Many of my comments have probably been covered by other folks on the
list, but I'm going to repeat things along here anyway:
Preamble:
Does this document actually obsolete 5849? Since OAuth2 is explicitly
not backwards compatible, is this WG really making the claim that we're
updating OAuth, or rather defining a newer (and better) way of doing it?
1.4.2 (et al)
I still don't like the word "implicit" being used here, since there's
really nothing implicit about it. The grant being made is explicit as
far as the end user is concerned, and could even have an intermediary
"do you authorize this?" screen in the middle. I'm still failing to come
up with a better term than the original "user-agent" wording. What we're
really talking about here is a way for an end user to directly authorize
a client as opposed to doing a traditional double-redirect. So it's
direct like client-credentials and username-and-password, but it's on
behalf of a user and the client still never sees the user's credentials
to the AS. We need, and have needed for some time, a better way to say this.
2.0
The phrase "extension grant types MAY define" should probably be the
more encompasing "extensions MAY define".
2.1
The wording on implicit and explicit makes even less sense here, since
if the client is getting back a token directly then the grant is even
more explicit than if the client has to trade the code for something.

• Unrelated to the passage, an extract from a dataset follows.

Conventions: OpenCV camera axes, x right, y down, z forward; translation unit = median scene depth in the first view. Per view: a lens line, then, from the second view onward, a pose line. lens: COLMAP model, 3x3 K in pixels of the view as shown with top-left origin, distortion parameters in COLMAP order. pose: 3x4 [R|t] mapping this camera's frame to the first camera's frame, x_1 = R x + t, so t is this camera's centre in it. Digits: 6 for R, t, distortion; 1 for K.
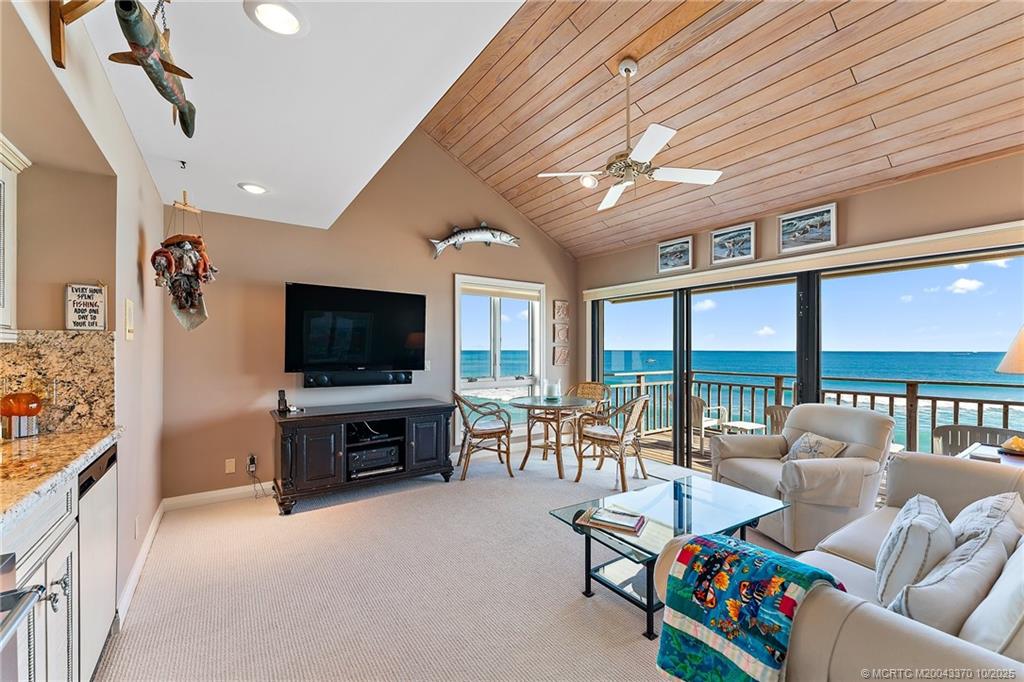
lens RADIAL K [[426.5, 0, 512.3], [0, 426.5, 347.5], [0, 0, 1]] dist [-0.000369, -0.000305]
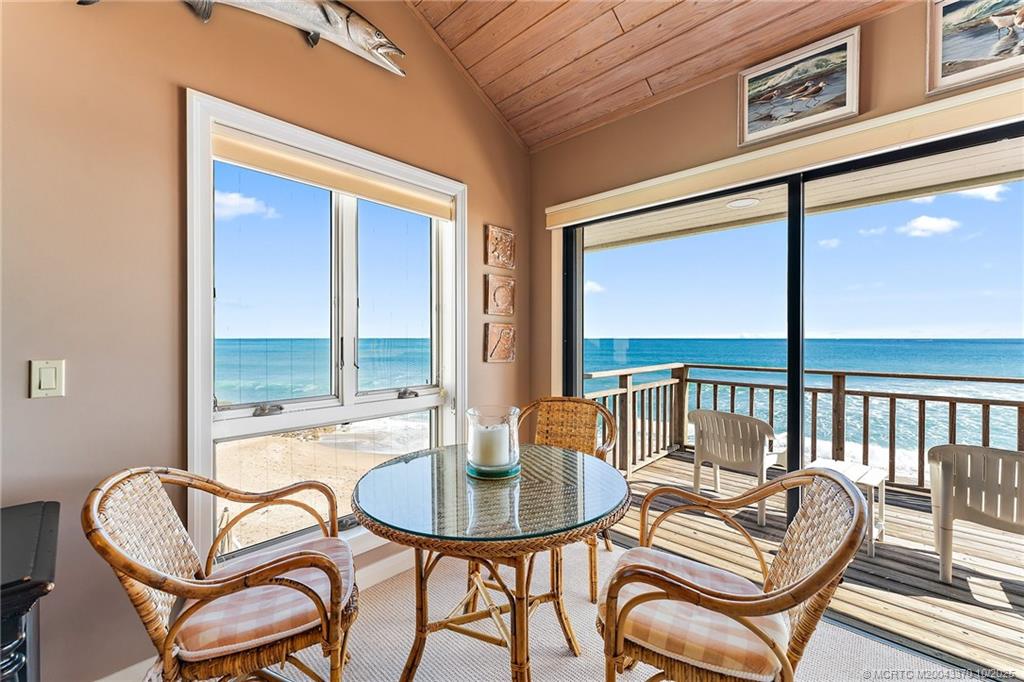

Think about it this way: if the AS is giving you a code, it's implied
that that code is good for you to get a token that you can actually do
something with. The AS hasn't actually granted the client access to the
PR yet, though, just provided a means for doing so. On the other hand,
the client that gets a token directly is being granted explicit access
to the PR directly. The server's not implying anything here, it's saying
"hey, go get stuff with this token".
3.
With 'client_id' required on most steps, the phrase that the AS should
not issue credentials to untrustworthy clients is incongruous. Perhaps
better would be to say that the AS shouldn't trust the credentials
issued to clients without the ability to keep secrets. Basically, we
need a way of saying that the client identifier is necessary but the
assumption of it being kept a secret can only go so far. I'm sure the
security considerations will cover this more deeply, but this is
something that should be clarified up front here, especially because
this section is referenced throughout the document.
4.1.2 (and other flows)
Rephrase: "The clients should avoid making assumptions about code value
sizes. The authorization server should document the size of any value it
issues." as "Clients should avoid making assumptions about code value
sizes, and the authorization server should document the size of any
value it issues."
4.1.3
"Validate the client credentials and ensure they match the authorization
code." makes it sound like the client credentials and the authorization
code are the same, or derived from each other. Suggest: "Validate the
client credentials and ensure that the client presenting the code is
the same one the code was originally issued to." This phrasing also
implies an architecture decision: access codes need to be bound to
client id's.
4.1.4 (and other flows)
What's with the "example_parameter" bit in all the examples? I think we
only need this in 5.1's example. It's confusing when peppered throughout
the spec without context.
4.2
Remove "or native applications", add language about the saved
round-trip, which is the real reason for this flow, not security
concerns over saved secrets. Javascript clients could easily use the
auth code flow with their security profile (and an untrusted client
password, which is allowed).
5
This section should probably point out that the poorly-named implicit
flow doesn't use the format in here, and that the reader should go check
out section 4.2 instead.
5.2
Provide a mechanism for extensions to put different error codes onto the
wire, either through a registry, URIs, or language saying how to update
this RFC.
6
Do we need to say that downscoping an access token doesn't change the
issued scope for the refresh token? It seems obvious to me, but I'm
wondering if we want to head off questions about this behavior. In
general, I'd still like to see an explicit section about this behavior
apart from the (well-written) paragraph about the scope parameter.
Particularly since we've had someone propose a rescoping proposal
already (but I can't seem to find this in my email archives now.) I can
propose text if the WG agrees this is of use; otherwise it probably
belongs in developer guides.
Overall, -13 is in decent shape, and modulo a little polishing as
enumerated here it's basically ready, in my opinion.